We have had our course charted now, and the
military option is all the
US ruling class really has to maintain its
dominance. After Iraq, there will
certainly be increased asymmetric warfare,
"terrorism," if you will,
directed at Americans, American institutions,
American targets. And
when the rest of the world recognizes how
thinly spread the US military
is, thinly spread physically, but also
economically because it is not a
sustainable institution in its current
incarnation, rebellions will occur.
They have already started. Then the response
of the weakening US will
be to lash out, often with totally
unforeseeable consequences, just as
the consequences of this impending invasion
are unforeseeable.
Our military might is no longer a sign of
strength, and the US military is
not invincible. Its use as both first and last
resort is a sign of profound
systemic weakness. That its employment could
destabilize the world,
and cause us to stumble into a Third World War
is a real possibility.
We in the antiwar movement have struggled to
protect the Iraqi people.
We may fail in that. But as resistance
fighters in WWII or national
liberation fighters in the post-colonial era,
we must differentiate setbacks
from defeat, when we suffer those setbacks we
can not be demoralized
and demobilized.
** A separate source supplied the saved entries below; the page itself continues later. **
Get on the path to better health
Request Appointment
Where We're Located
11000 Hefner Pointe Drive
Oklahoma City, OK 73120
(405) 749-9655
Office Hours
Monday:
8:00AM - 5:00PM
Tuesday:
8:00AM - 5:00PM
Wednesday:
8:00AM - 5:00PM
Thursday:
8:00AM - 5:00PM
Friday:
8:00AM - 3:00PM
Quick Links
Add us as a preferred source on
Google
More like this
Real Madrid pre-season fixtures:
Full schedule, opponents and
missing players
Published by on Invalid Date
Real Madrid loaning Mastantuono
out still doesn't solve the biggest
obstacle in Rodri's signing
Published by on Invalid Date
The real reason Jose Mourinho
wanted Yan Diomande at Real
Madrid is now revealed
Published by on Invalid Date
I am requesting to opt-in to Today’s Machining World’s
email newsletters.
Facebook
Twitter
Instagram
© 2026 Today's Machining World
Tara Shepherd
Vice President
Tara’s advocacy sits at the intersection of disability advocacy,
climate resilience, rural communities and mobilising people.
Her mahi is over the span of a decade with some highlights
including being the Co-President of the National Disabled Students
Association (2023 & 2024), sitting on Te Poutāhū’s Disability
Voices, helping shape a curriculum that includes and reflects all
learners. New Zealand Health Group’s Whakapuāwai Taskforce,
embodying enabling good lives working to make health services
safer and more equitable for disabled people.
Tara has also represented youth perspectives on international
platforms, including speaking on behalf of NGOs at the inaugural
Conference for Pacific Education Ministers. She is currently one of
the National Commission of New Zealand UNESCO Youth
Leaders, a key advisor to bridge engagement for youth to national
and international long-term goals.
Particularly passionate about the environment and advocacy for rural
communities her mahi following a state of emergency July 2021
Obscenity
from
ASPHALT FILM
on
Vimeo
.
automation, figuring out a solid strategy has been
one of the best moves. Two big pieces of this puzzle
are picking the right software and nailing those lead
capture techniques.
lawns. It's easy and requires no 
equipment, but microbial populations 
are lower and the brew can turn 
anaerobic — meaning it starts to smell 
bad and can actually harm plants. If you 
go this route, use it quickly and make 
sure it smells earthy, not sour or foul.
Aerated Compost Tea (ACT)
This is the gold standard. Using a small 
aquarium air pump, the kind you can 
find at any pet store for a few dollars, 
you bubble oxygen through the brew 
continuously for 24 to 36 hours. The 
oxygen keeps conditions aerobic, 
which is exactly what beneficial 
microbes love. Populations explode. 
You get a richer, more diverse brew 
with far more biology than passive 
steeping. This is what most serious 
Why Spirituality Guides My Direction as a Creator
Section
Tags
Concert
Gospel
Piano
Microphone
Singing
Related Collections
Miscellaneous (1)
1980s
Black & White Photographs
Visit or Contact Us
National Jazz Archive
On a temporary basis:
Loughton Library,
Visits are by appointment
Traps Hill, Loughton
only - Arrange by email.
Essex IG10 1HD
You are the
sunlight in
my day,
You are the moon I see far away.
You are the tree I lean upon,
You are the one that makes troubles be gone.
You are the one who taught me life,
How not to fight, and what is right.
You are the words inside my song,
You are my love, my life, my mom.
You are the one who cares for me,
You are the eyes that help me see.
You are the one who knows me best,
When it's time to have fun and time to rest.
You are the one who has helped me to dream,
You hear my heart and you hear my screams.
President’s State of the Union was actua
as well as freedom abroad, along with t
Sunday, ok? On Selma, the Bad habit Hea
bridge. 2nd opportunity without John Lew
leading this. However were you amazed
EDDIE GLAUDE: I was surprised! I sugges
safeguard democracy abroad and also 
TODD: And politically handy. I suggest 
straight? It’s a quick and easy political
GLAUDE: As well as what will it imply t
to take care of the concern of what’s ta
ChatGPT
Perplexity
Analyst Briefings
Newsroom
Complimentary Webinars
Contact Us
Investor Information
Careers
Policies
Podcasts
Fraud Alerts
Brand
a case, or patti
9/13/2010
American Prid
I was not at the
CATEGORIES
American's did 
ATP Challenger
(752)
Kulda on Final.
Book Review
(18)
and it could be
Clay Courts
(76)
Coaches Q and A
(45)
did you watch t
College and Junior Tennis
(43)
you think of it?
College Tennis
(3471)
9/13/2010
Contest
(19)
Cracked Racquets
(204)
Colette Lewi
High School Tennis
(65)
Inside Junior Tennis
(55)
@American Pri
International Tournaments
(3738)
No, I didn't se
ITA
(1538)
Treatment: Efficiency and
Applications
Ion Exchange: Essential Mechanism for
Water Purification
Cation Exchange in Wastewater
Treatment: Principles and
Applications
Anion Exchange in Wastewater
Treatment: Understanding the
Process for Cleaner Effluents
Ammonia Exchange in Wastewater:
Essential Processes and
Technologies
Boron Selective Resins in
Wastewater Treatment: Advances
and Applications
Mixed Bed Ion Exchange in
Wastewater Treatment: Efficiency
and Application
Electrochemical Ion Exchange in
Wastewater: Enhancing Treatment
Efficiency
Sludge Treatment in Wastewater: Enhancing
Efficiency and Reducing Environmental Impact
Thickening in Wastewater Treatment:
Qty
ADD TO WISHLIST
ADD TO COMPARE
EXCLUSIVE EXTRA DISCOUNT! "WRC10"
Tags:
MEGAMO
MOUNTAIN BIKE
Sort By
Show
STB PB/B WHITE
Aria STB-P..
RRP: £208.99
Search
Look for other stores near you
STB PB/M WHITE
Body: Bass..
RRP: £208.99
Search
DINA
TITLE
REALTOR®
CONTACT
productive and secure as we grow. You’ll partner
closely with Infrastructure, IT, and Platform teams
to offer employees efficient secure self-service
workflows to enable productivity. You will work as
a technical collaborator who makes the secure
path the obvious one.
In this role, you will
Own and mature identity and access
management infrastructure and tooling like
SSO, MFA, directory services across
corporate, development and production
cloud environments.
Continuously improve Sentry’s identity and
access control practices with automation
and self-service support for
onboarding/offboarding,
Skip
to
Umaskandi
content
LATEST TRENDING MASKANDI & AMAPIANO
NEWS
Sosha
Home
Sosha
We will keep our eyes on the
fact that the system itself
is failing and this adventure is a symptom of
that failure, and continue to
work for the political destruction of our
current regime as a tactical
necessity. The perfect storm is coming. It's
in the genetic code of the
system right now and inevitable. And while we
don't know how it will
look, we have to keep our eyes on the prize -
emancipation from the
whole system, and let that be our lodestar.
Never quit. Never. We are in
the stream of history, and we have been given
a grave and momentous
responsibility. Every day we delayed them was
a victory.
There is a long struggle ahead, and it will
become more terrible. But just
as those before us fought slavery, apartheid,
fascism, and colonialism,
we will take up our historical task with
confidence and determination,
and assert our humanity against these
gangsters.
Freedom is the recognition of necessity.